• _Task prompt_
Nothing but the lines below from the one holding "right hip: (599, 375)" up to and including the one holding "left back paw: (381, 403)" should be copied, exactly and without pictures.

• _Data section_
[Start of section]
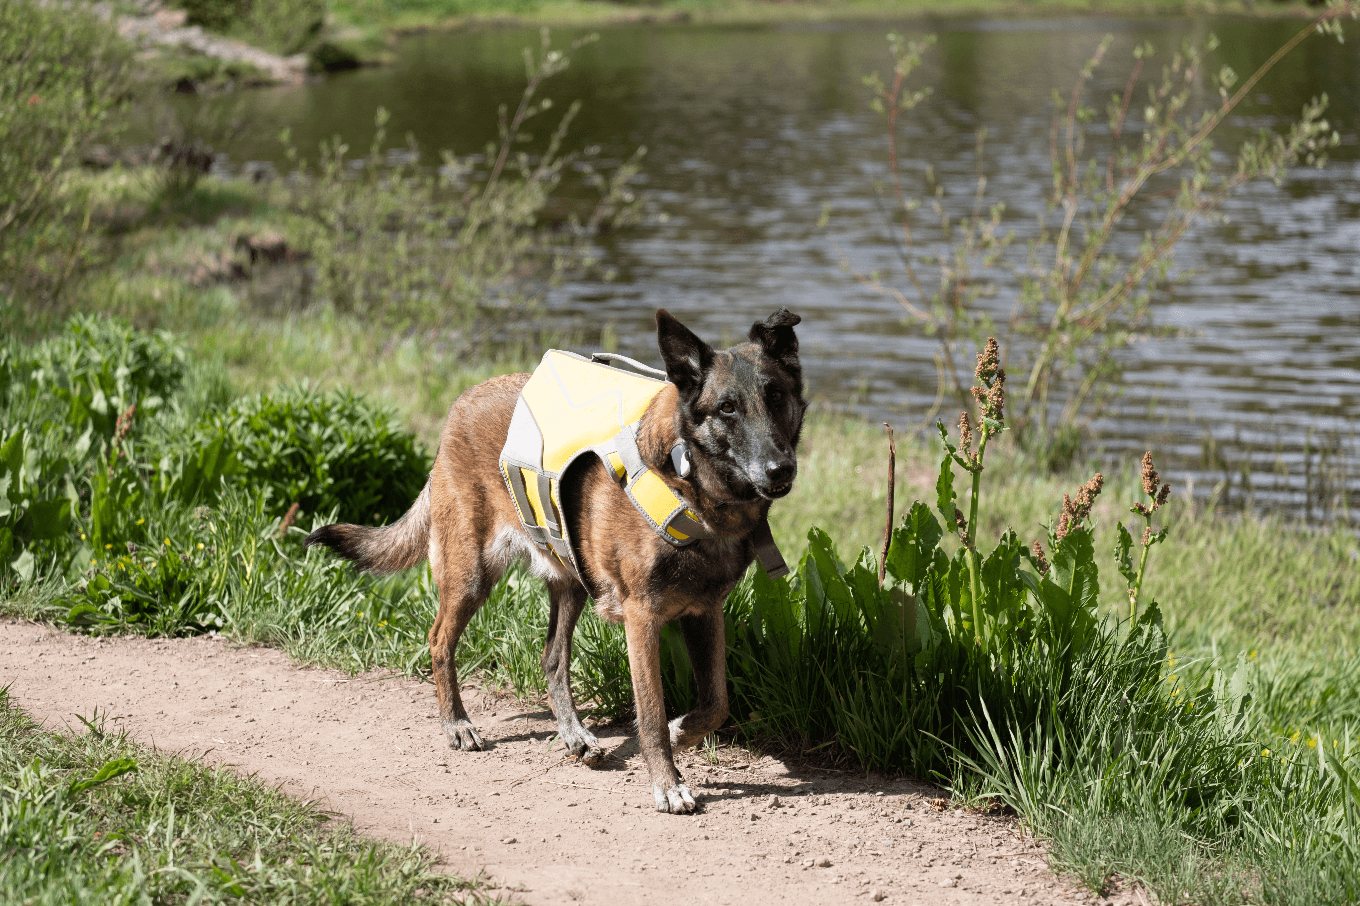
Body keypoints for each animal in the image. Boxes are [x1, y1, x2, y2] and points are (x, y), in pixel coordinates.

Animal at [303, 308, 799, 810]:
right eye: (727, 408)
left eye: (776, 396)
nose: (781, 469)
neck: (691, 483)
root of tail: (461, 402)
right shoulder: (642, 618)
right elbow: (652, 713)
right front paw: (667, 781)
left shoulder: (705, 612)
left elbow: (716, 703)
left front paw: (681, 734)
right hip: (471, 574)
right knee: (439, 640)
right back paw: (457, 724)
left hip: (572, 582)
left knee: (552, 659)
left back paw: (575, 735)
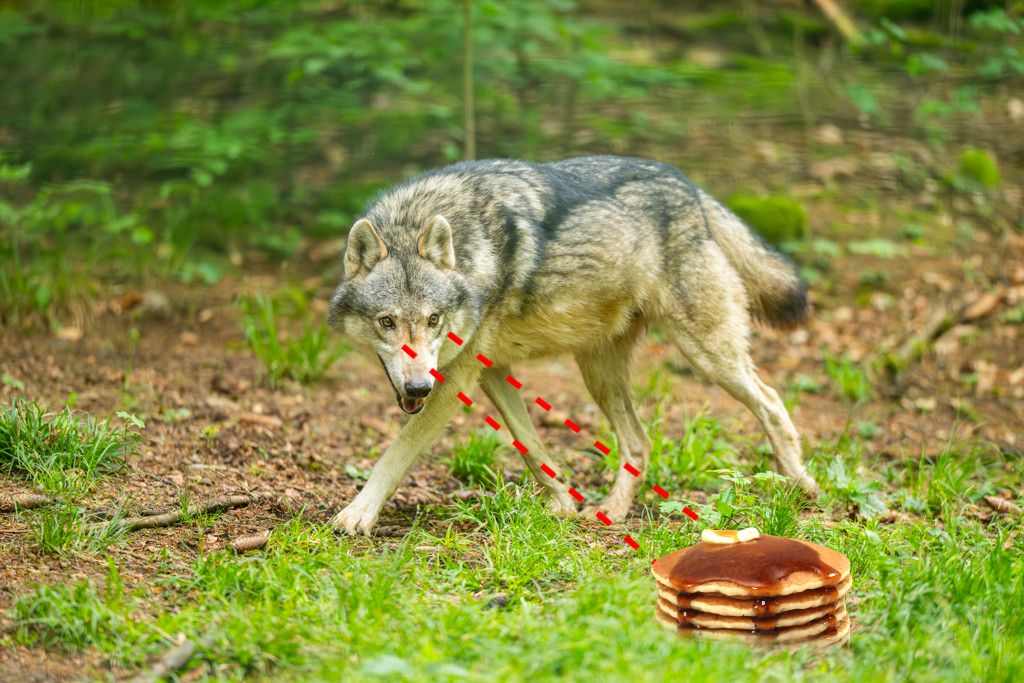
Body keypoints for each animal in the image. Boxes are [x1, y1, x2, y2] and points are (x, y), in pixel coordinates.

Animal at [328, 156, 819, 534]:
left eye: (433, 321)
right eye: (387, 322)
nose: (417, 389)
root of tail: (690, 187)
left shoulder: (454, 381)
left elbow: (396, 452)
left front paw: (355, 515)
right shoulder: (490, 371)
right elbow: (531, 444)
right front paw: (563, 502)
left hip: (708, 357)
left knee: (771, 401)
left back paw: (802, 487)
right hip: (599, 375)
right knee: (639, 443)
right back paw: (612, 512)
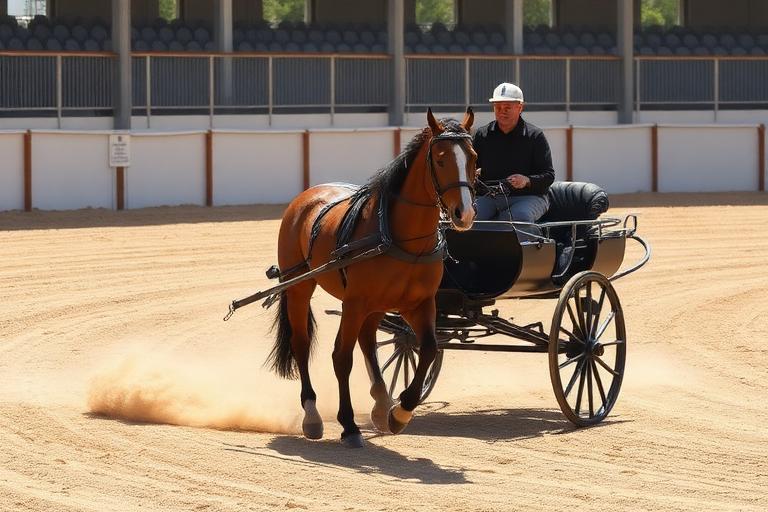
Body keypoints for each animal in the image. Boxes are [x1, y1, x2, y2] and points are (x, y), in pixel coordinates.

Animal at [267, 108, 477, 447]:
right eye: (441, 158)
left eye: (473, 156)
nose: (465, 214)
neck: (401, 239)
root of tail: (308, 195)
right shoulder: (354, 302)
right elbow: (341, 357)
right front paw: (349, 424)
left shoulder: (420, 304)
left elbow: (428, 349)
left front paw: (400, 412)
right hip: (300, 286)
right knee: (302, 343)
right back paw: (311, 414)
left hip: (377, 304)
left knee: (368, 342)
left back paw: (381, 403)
[End of section]
[Start of section]
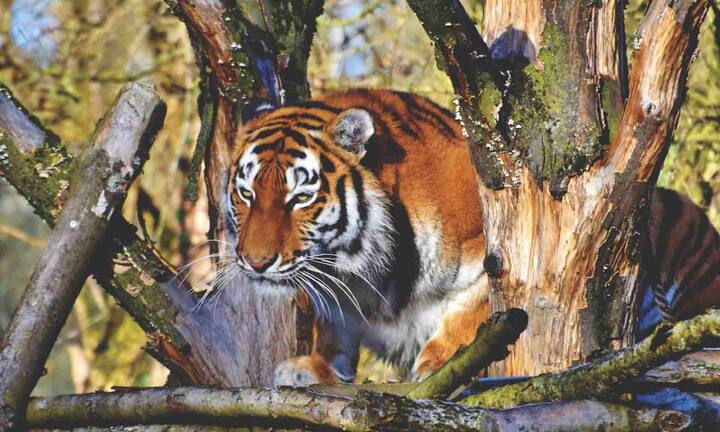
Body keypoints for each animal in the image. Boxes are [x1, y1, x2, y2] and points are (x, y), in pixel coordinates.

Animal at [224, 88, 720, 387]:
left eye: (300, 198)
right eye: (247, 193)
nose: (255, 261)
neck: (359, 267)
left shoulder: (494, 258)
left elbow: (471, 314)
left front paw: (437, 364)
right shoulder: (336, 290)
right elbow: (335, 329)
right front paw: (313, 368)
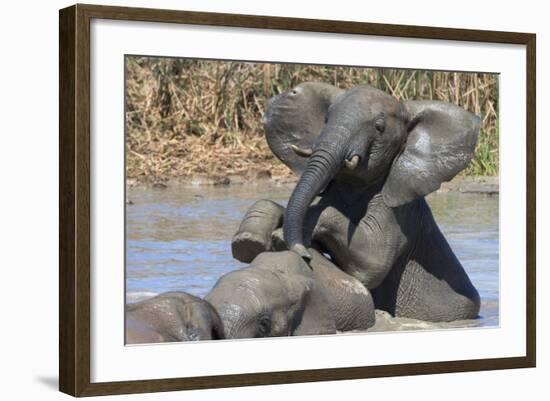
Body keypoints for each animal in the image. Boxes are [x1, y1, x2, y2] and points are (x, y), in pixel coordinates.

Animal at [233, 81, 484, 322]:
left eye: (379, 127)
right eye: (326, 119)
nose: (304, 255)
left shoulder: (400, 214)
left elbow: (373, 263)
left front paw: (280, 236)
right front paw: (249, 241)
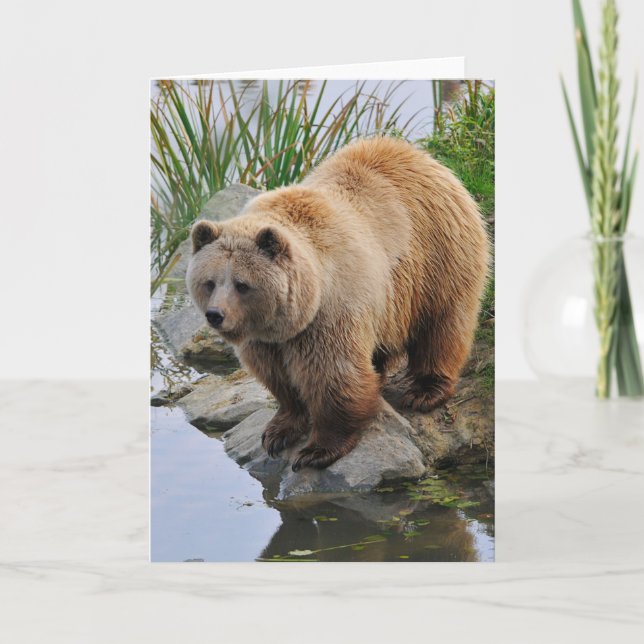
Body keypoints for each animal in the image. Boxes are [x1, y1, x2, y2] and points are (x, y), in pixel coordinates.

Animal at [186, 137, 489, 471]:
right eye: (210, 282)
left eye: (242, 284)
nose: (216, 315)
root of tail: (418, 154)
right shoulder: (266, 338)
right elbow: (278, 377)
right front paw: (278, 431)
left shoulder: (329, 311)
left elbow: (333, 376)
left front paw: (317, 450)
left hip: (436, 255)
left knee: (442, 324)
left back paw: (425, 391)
[End of section]
• _Exercise answer_
right hip: (599, 375)
right knee: (639, 443)
right back paw: (612, 512)
Body keypoints for each animal in the image. Boxes are [x1, y1, x2, y2] and points are (x, y), in pixel coordinates.

Animal at [267, 108, 477, 447]:
right eye: (441, 158)
left eye: (473, 156)
nose: (465, 214)
neck: (401, 239)
root of tail: (308, 195)
right shoulder: (354, 302)
right elbow: (341, 357)
right front paw: (349, 424)
left shoulder: (420, 304)
left elbow: (428, 349)
left front paw: (400, 412)
right hip: (300, 286)
right knee: (302, 343)
right back paw: (311, 414)
left hip: (377, 304)
left knee: (368, 342)
left back paw: (381, 403)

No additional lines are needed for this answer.